A tua vida artística começou muito cedo. Aos 9 anos participaste na peça O Flautista de La Fontaine. A partir desse momento percebeste que querias viver da arte?

Sempre soube que queria viver da arte. A decisão de seguir esse caminho sempre foi uma coisa muito natural. Tenho vários amigos que se sentem perdidos porque não sabem o que fazer da vida e eu não faço ideia o que isso é. Sempre soube o que queria fazer e sempre tive a sorte de, quer na escola, quer na igreja, ter papéis de grande responsabilidade e destaque.

Como surgiu a paixão pelo fado?

A minha mãe é da Mouraria, era fadista e bailarina. Curiosamente, não cresci com ela. Embora tenha tido muito mais contacto com o meu pai, sou muito mais parecido com a minha mãe. Os meus avós gostavam muito de fado e eu estava sempre a perguntar-lhes histórias. É um bocadinho cliché dizer que o fado nos escolhe, e acho que não escolhe só os fadistas, mas todos os personagens que orbitam esse universo. Acho que, no meu caso, foi isso que aconteceu, como acontece com a maioria das pessoas que dedicam a sua vida ao fado. É uma coisa que não se sabe bem como acontece, mas sem a qual não se consegue viver. Não consigo viver afastado do fado. Tenho momentos em que estou mais dedicado à criação de peças de dança, mas no fim do dia vou sempre ouvir os meus fados.

Para além de fadista, és coreógrafo, bailarino e performer. Como se gerem todas estas facetas?

● TAREFAS A REALIZAR
• A. Na entrevista, a pergunta que começa por «Para além de fadista» atribui várias atividades artísticas ao entrevistado. Enumera-as todas.
• B. Resume a entrevista em duas frases.
• C. Prossegue a entrevista sobre o fado e a dança a partir do ponto em que termina.
A listagem que se segue tem uma origem diferente da do texto.

● EXTRATO DE DADOS
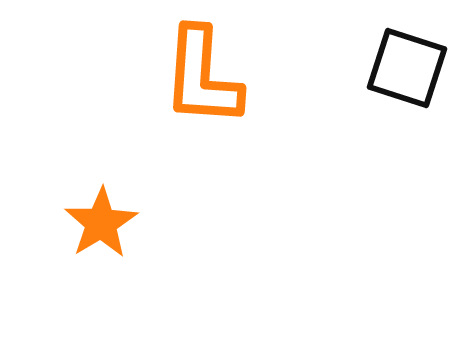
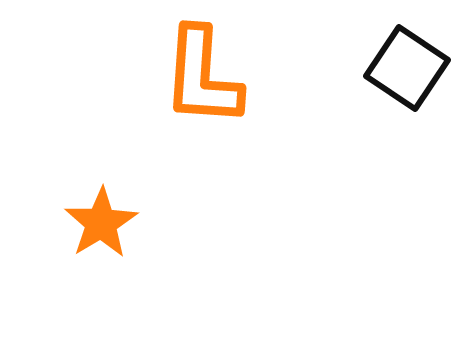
black square: rotated 16 degrees clockwise
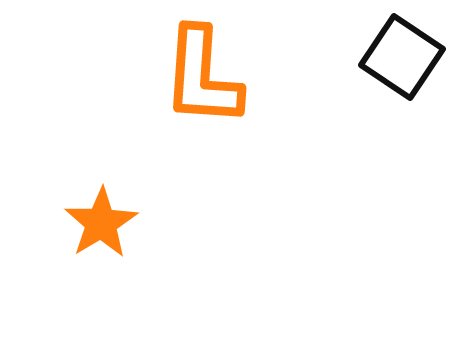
black square: moved 5 px left, 11 px up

● RESULTADOS DO EXERCÍCIO
• A. fadista, coreógrafo, bailarino, performer

• B. O entrevistado conta que sempre soube que queria viver da arte, decisão que lhe surgiu de forma natural, e que teve papéis de grande destaque na escola e na igreja. Quanto ao fado, menciona a mãe, fadista e bailarina da Mouraria, e os avós, que gostavam muito de fado, e afirma não conseguir viver afastado dele, mesmo quando está mais dedicado à criação de peças de dança.

• C.
Comecei no Chapitô, que dá uma abertura muito grande para todas as artes: teatro, dança, artes circenses, teatro de rua… Todas estas vertentes enriqueceram o meu caminho matriz, que é o fado. Sempre pensei que teria de optar entre a dança e o fado, até que surgiu o fado batido, que é o espetáculo que estou a desenvolver agora, que resgata as danças extintas do fado. É meu desejo que o fado volte a ser “batido” nas casas de fado, e que volte a ter um vocabulário coreográfico associado. É muito difícil gerir tudo, mas é isso que me enriquece enquanto identidade artística. A dança contemporânea e a performance olham para o futuro, enquanto o fado está completamente enraizado no passado. É uma grande responsabilidade poder expandir esta forma de expressão artística, que é muito mais velha que eu e que já existia muito antes de eu nascer.

“É uma grande responsabilidade poder expandir esta forma de expressão artística, que é muito mais velha que eu e que já existia muito antes de eu nascer”

O fado batido é um conceito que poucos conhecem…

É talvez o tema mais desconhecido e obscuro do fado, que carece de uma investigação a sério. O flamenco, o samba ou o tango têm uma dança associada. O fado também tinha, chamava-se fado batido. Era uma dança muito erótica e lasciva, baseada num sapateado energético e em palmas. Fala-se muito da influência do fandango e do lundum (dança afro-brasileira). Os primeiros documentos sobre a origem do fado remetem para o Rio de Janeiro, quando a Corte foge para o Brasil. O fado nasce nesta altura enquanto dança, e de repente desaparece. É isto que dizem os principais livros de história do fado, embora não expliquem o porquê do seu desaparecimento súbito. Esta peça que levo ao CCB assenta nessa investigação. Não seria honesto dizer que vou recriar a dança porque isso não é possível. Será uma reinterpretação com alguma liberdade (com base em imagens e textos) e um novo vocabulário para que se possa bater o fado, daí o nome Bate Fado e não fado batido.

De onde veio esse desejo de recriar o fado batido?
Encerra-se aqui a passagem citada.